Scope
Advanced intelligent
computing is usually defined as advanced computing methods
and techniques based on classical computational
intelligence, artificial intelligence, and intelligent
agents. Machine learning is the study of computer algorithms that can improve automatically through experience and by the use of data.

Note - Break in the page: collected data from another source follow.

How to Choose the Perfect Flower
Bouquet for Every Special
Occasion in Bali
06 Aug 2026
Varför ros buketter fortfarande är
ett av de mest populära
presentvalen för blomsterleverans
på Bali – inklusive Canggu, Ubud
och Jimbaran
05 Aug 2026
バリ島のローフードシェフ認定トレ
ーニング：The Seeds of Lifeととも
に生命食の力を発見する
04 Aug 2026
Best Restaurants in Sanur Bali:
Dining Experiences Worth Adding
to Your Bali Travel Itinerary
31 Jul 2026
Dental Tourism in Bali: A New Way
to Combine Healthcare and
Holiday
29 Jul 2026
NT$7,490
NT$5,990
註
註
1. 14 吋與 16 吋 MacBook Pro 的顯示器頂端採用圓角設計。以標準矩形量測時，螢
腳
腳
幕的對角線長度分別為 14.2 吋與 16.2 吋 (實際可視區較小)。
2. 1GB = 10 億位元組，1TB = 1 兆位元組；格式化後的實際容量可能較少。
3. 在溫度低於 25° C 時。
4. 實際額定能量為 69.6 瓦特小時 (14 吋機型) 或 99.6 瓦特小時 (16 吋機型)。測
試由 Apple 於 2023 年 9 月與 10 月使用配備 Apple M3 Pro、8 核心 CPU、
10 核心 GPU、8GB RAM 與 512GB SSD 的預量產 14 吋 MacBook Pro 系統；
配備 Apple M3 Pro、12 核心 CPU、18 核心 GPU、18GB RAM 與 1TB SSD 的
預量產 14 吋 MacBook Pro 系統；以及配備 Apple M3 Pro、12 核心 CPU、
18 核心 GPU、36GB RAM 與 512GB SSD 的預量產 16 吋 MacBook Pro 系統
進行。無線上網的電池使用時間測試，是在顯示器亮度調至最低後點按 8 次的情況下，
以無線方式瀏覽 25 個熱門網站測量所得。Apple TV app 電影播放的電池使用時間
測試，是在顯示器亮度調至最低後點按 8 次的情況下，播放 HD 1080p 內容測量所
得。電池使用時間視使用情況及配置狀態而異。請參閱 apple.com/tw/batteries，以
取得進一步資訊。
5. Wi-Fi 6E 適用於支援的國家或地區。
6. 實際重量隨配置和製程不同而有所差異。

The aim of AICML workshop is to gather innovative academic and industrial research results related to all aspects of advanced intelligent computing and machine learning applications, ranging from conceptual and theoretical developments to advanced technologies and innovative applications and tools. Topics of interest for the workshop include, but are not limited, to the following:
- Parallel/Distributed Meta- and Hyper-Heuristics
- Intelligent Services and Web Intelligence in Parallel/Distributed Environments
- Large Parallel/Distributed Multi-Agent Systems
- Data and Computing Intensive Applications
- Optimized Query and Performance Evaluations
- Intelligent Mechanisms/Heuristics/Rules for Scheduling, Resource Allocation and Management in P2P, Grid, Cluster, and Cloud Computing
- Autonomic, Adaptive, and Self-organising Distributed Computing and Systems
- Large-scale Collaborative Problem Solving Environments
- Methodology and Practice of Semantic Grid and Web for Large Systems
- Large/Complex Machine Learning Environments
- Distributed Bio-inspired Computing
- Trust, Integration, and Security in Large-scale Distributed Systems
- Intelligent Integration of Complex Data and Processes
- Intelligent Methods for Large Social Networks and Virtual Enterprises
- Nature-inspired Methods/Heuristics for Large Problem Solving Environments.
- Algorithms and Applications relating the above mentioned research areas.